European Parli­ament urges Norway to stop whaling

21 Σεπτεμβρίου 2017

Last week, a majority of the European Parliament has supported the Party for the Animals’ motion urging Norway to cease its commercial whaling operations. The EU also wants to ensure that whale meat is no longer transported to Japan through EU ports.

“The EU´s verdict puts additional pressure on Norway. Whaling is cruel and constitutes a danger to the existence of these magnificent creatures,” says MEP Anja Hazekamp (Party for the Animals).

Norway, Japan and Iceland refuse to uphold the global whaling ban that came into effect in 1986. Since the ban came into effect, Norway has killed over 13,000 whales, and plans on killing 999 more this year.

Party for the Animals MEP Anja Hazekamp and her colleagues take a stand against whaling

MEPs urge Norway to abide by the International Whaling Commission moratorium and to finally cease its whaling operations. The European Parliament cannot impose a legally binding ban, as Norway is not a member of the EU.

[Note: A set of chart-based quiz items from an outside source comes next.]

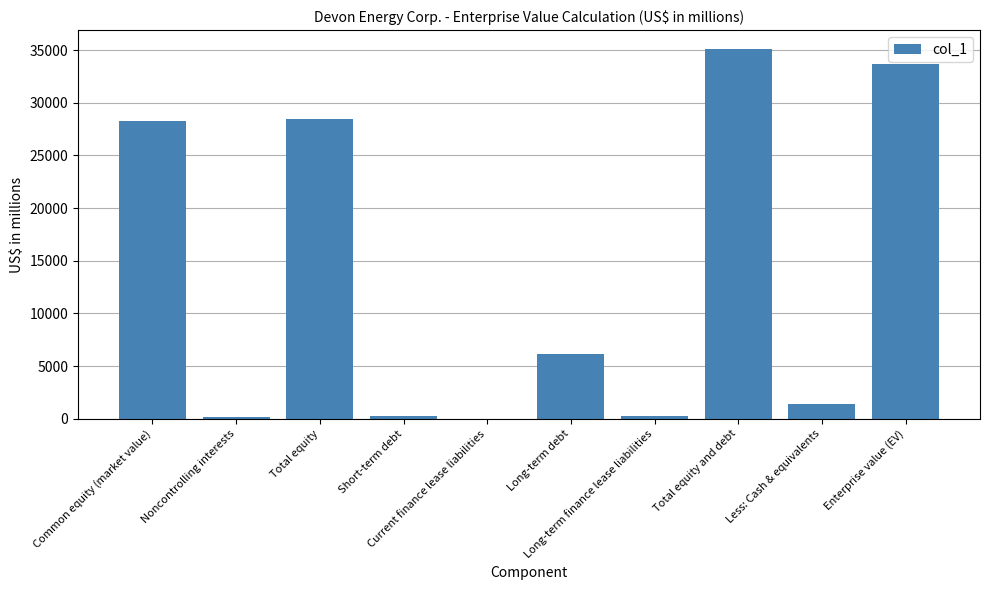

What is the greatest value displayed?

35132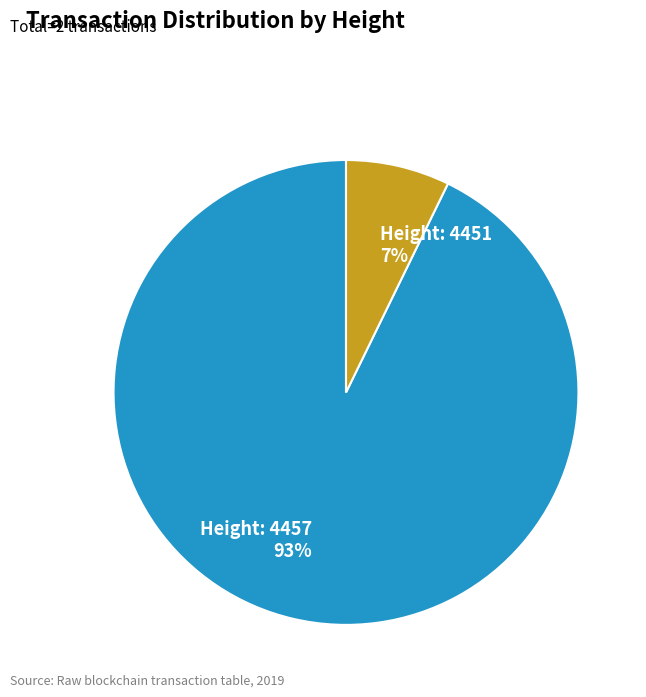

To the nearest percent, what is the average slice percentage?

50%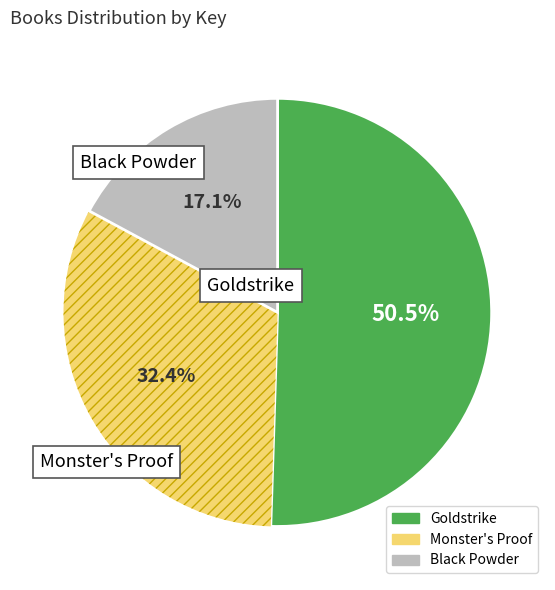

Combined, what portion of the pie is Goldstrike and Monster's Proof?

82.9%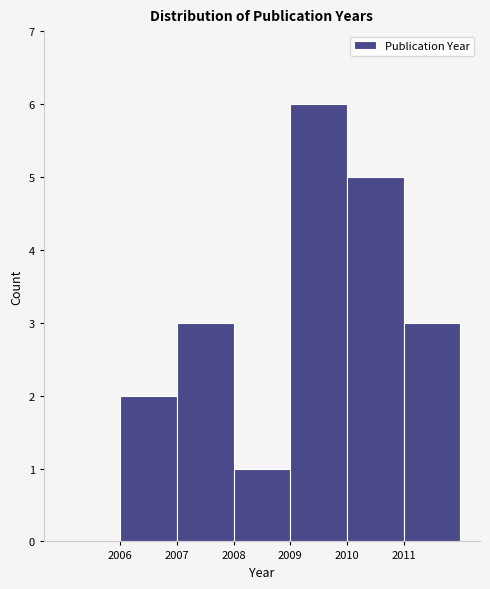

How tall is the bar that spans 2010 to 2011 on the x-axis? The values are not printed on the chart, so give them approximately, as read against the axis.

5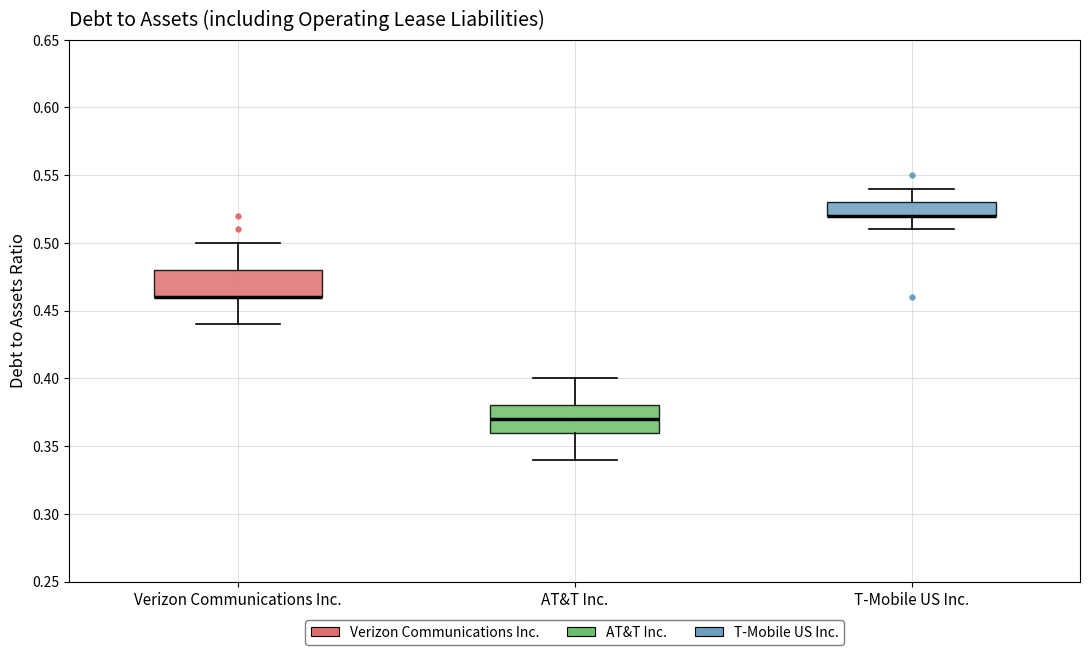

Reading left to right, read every box against the y-axis: the position of its median line, the range the box covers, and the ends of its whiskers. The values are not printed on the chart, so give them approximately, as read against the axis.

Verizon Communications Inc.: median 0.46 (drawn on the box's lower edge), box 0.46 to 0.48, whiskers 0.44 to 0.50
AT&T Inc.: median 0.37, box 0.36 to 0.38, whiskers 0.34 to 0.40
T-Mobile US Inc.: median 0.52 (drawn on the box's lower edge), box 0.52 to 0.53, whiskers 0.51 to 0.54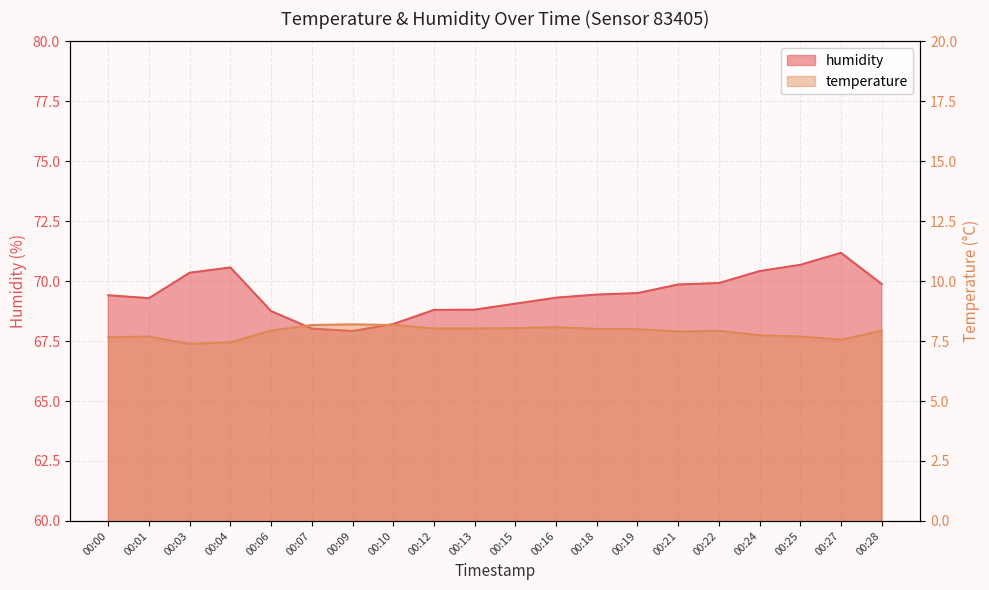

The humidity series shows 69.5 at 00:19. True or false?

True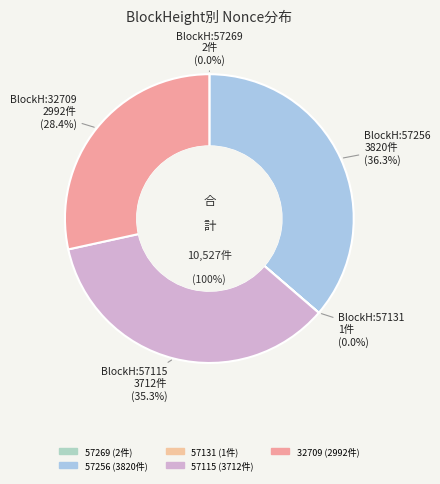

Do 32709 and 57256 together represent more than half of the pie?

Yes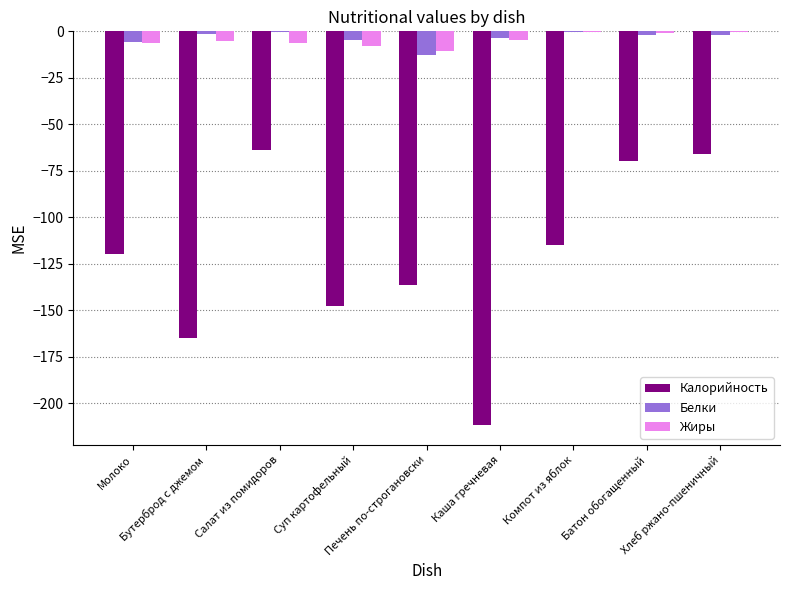

Reading left to right, transcribe all the data shown in this chart.

Калорийность: Молоко=-120.0	Бутерброд с джемом=-165.0	Салат из помидоров=-63.6	Суп картофельный=-147.9	Печень по-строгановски=-136.7	Каша гречневая=-212.0	Компот из яблок=-115.0	Батон обогащенный=-70.0	Хлеб ржано-пшеничный=-66.0
Белки: Молоко=-5.8	Бутерброд с джемом=-1.5	Салат из помидоров=-0.5	Суп картофельный=-4.6	Печень по-строгановски=-12.9	Каша гречневая=-3.6	Компот из яблок=-0.2	Батон обогащенный=-2.0	Хлеб ржано-пшеничный=-1.9
Жиры: Молоко=-6.4	Бутерброд с джемом=-5.4	Салат из помидоров=-6.1	Суп картофельный=-8.0	Печень по-строгановски=-10.6	Каша гречневая=-4.6	Компот из яблок=-0.2	Батон обогащенный=-0.9	Хлеб ржано-пшеничный=-0.3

However, Brussels can make sure that Norwegian whale meat is no longer transported to Japan through European ports. Although the buying and selling of whale products is illegal in the EU, transporting whale meat through EU ports is still allowed. A loophole, and one that is eagerly exploited. For instance in October 2016, when just under 3,000 kilos of Norwegian whale meat was shipped to Japan through ports in Germany, France and Malta. Environmental organisations warn that the export of Norwegian whale meat is steadily rising.

The Party for the Animals, supported by the European Parliament, wants a total ban on the shipment of whale products through EU ports. “Whaling has been prohibited for over thirty years. Offering our help with the transport of whale products to countries that disregard international protection measures, is contradictory. A ban on transit will make the trade in whale products more difficult and thereby discourage whaling itself,” according to Party for the Animals MEP Anja Hazekamp.

Now that the European Parliament has supported the Party for the Animals’ proposal, it is up to the European Commission and the 28 EU member states to decide whether there will be an actual ban on transit of whale products.